Digital technologies are no longer a futuristic luxury: they are part of the skeleton of public services, banking, health and communication. In countries like Lithuania, this reality is particularly palpable: from electronic signature to clinical records, daily life depends on connected and secure systems. But as innovation accelerates, risks also grow; today cybersecurity is both a technical challenge and a matter of social trust and governance.
This diagnosis is the basis for a national initiative funded by the State and coordinated by Innovation Agency Lithuania which is committed to converting university knowledge into high-value commercial solutions to increase the country's digital resilience. Among the most relevant projects is the mission "Safe and Inclusive E-Society" led by the Kaunas University of Technology (KTU) a consortium that integrates universities, cybersecurity companies and research centres with the aim of bringing prototypes to real environments - public institutions and critical infrastructure operators - and thus close the gap between research and practice.

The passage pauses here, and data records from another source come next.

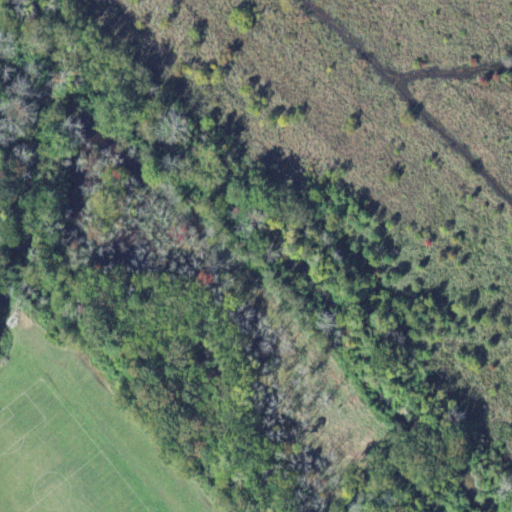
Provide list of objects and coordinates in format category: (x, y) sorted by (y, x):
park: (189, 334)
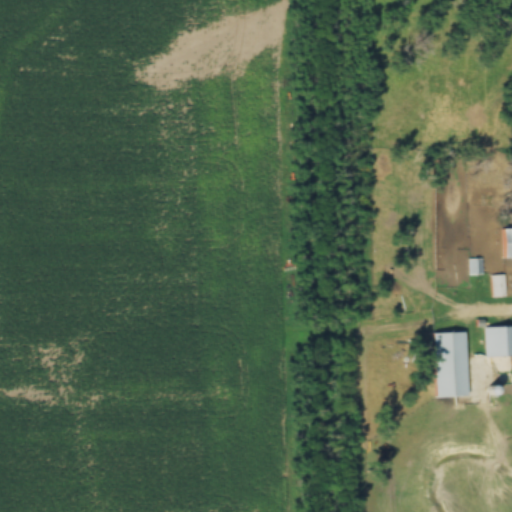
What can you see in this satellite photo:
building: (505, 243)
road: (489, 304)
building: (497, 341)
building: (446, 365)
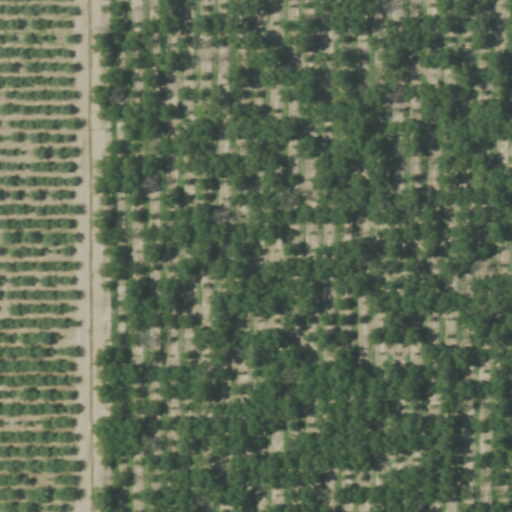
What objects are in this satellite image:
crop: (256, 256)
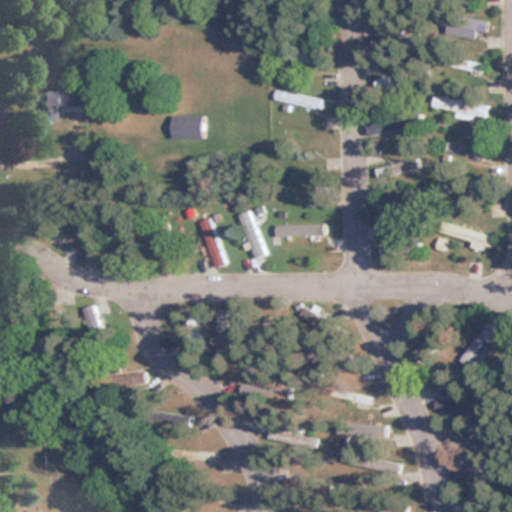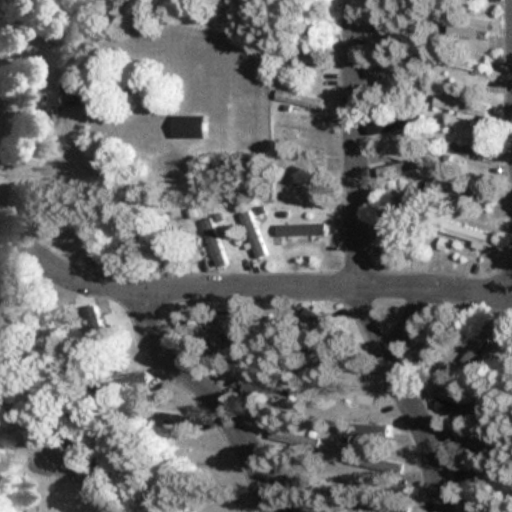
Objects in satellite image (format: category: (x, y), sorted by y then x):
building: (474, 27)
building: (387, 40)
building: (466, 63)
building: (297, 99)
building: (57, 101)
building: (460, 106)
building: (187, 126)
road: (353, 142)
building: (465, 148)
building: (459, 188)
building: (298, 198)
building: (396, 209)
building: (297, 228)
building: (166, 233)
building: (467, 233)
building: (252, 234)
building: (212, 242)
road: (255, 284)
building: (96, 322)
building: (222, 335)
building: (429, 341)
building: (477, 342)
building: (316, 353)
building: (259, 391)
road: (404, 395)
road: (205, 397)
building: (361, 399)
park: (61, 455)
building: (381, 464)
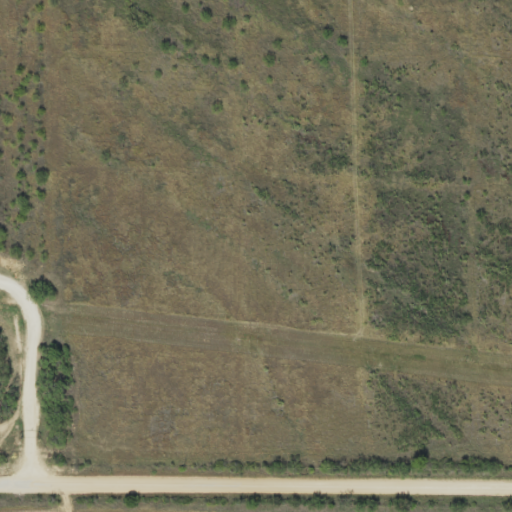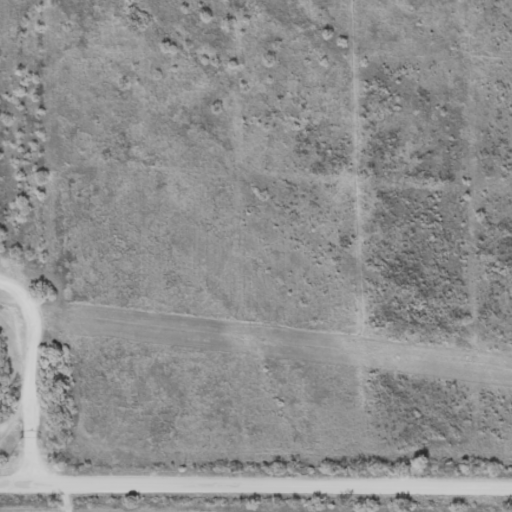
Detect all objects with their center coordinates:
road: (236, 197)
road: (132, 351)
road: (410, 507)
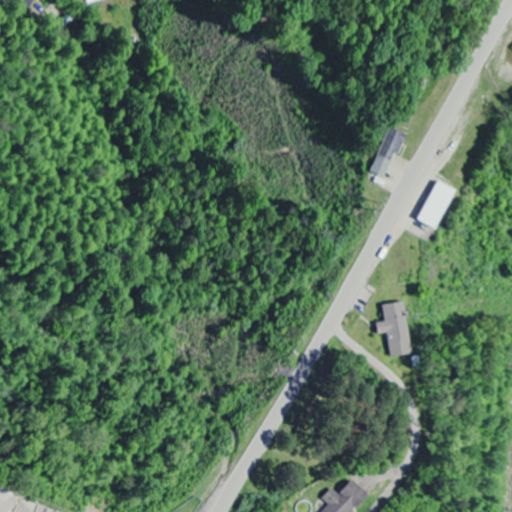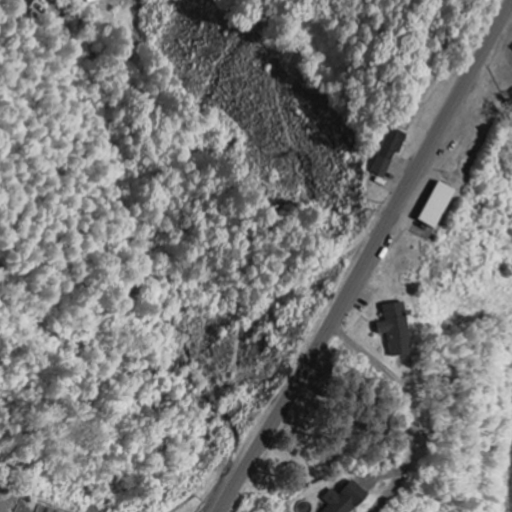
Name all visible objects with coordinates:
building: (93, 1)
building: (387, 153)
power tower: (371, 205)
building: (436, 206)
road: (362, 255)
building: (395, 330)
building: (344, 499)
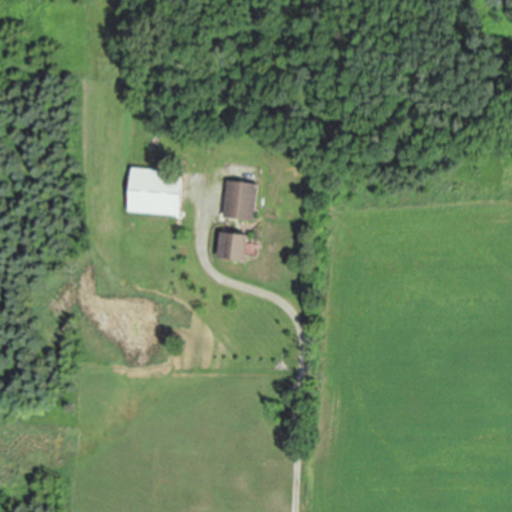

The work being financed covers areas that are already part of the global risk map: from smart buildings that are adapted and learned, to artificial intelligence-based defenses to protect financial services and fintech platforms. Sensors are also developed for the early detection of threats in industrial infrastructure and hybrid incident management systems applicable to public safety, education and enterprise. Other efforts seek to identify disinformation campaigns and automate real-time threat intelligence with smart platforms.
A profound change in this landscape has been the arrival of generative models and large language models. According to Professor Rasa Brūzgienė of the Department of Computer Sciences of KTU, these tools have transformed the logic of fraud: where it was first enough to detect repeated patterns, attackers can now create coherent, well-written and personalized messages that imitate the institutional style. That makes many scams into communications that at first sight seem legitimate.
The risk is not just theoretical. The tools that facilitate more and more sophisticated attacks are available to the public: advanced language models (commercial and open source), voice cloning services and image and video generation solutions that make it possible to create convincing faces and sequences. Research projects such as VALL-E or commercial platforms such as ElevenLabs have shown what voice synthesis can achieve; for its part, ecosystems like Stable Diffusion, DALL · E or publicly available deepfake techniques reduce the barrier to create false images and videos. The technological press has also documented malicious variants focused on facilitating fraud, such as the well-known tools that emerged with commercial names that are abuse-oriented.
The most worrying thing is multimodal orchestration: frames and false faces, documents with altered metadata, texts generated by LLMs, cloned voices and automated agents that complete the work. Together, these components can mock automatic verifications and also deceive people, because the scam no longer "seems" a fraud, but a plausible interaction with apparent backing.
Artificial intelligence also drives a new generation of social engineering. Bots that track social networks, professional directories and filtered databases build detailed profiles of potential victims; then, a LLM adapts messages in real time, changes channels and tone, and responds to doubts using public information or internal procedures precisely cited. Within minutes a single automated campaign can scale and personalize for hundreds of goals, multiplying the effectiveness of deception.
Faced with this scenario, Lithuania shows both challenges and responsiveness. Its digital ecosystem, with a centralized electronic identity and advanced digital government services, gives it both vulnerabilities to protect and advantages for implementing countermeasures at the national level. The country participates and cooperates with European and allied organizations to strengthen its defence, and that public policy has integrated the use of IA in cyberdefence reflects a strategic approach that combines automated detection and resilience efforts.
Combating these threats requires coordinated action on several fronts: developing and deploying detection that goes beyond static patterns, incorporating multimodal behavior and correlation analysis, strengthening human verification processes with tools that detect synthesis devices, and designing protocols that limit damage when an intrusion occurs. In addition, the continuing training of public and private staff and the digital literacy of citizens are equally essential to ensure that confidence in electronic services is not eroded.

The central lesson is that artificial intelligence is not only the lever of the attacker: it is also the best defence tool if used in collaboration between universities, companies and administrations. Initiatives such as the KTU and the Innovation Agency seek precisely to turn scientific potential into services and pilots that are tested in real conditions, thus strengthening citizen confidence in the digital economy.
If the risk analysis and the European response are to be further developed, the reports of specialized bodies should be reviewed: ENISA has documented the evolution of threats related to IA, and the Europol offers evaluations of organized crime on the network. The official channels of the Lithuanian consortium and the universities involved are also useful to follow how research is translated into concrete solutions.
In short, the challenge is clear: the same technology that multiplies productivity and social closeness can be used to undermine public confidence. The answer goes by joint work, investment in applied R & amp; D and continuing education so that the network is safe and accessible to all, and that social and technological innovation always go hand in hand with security.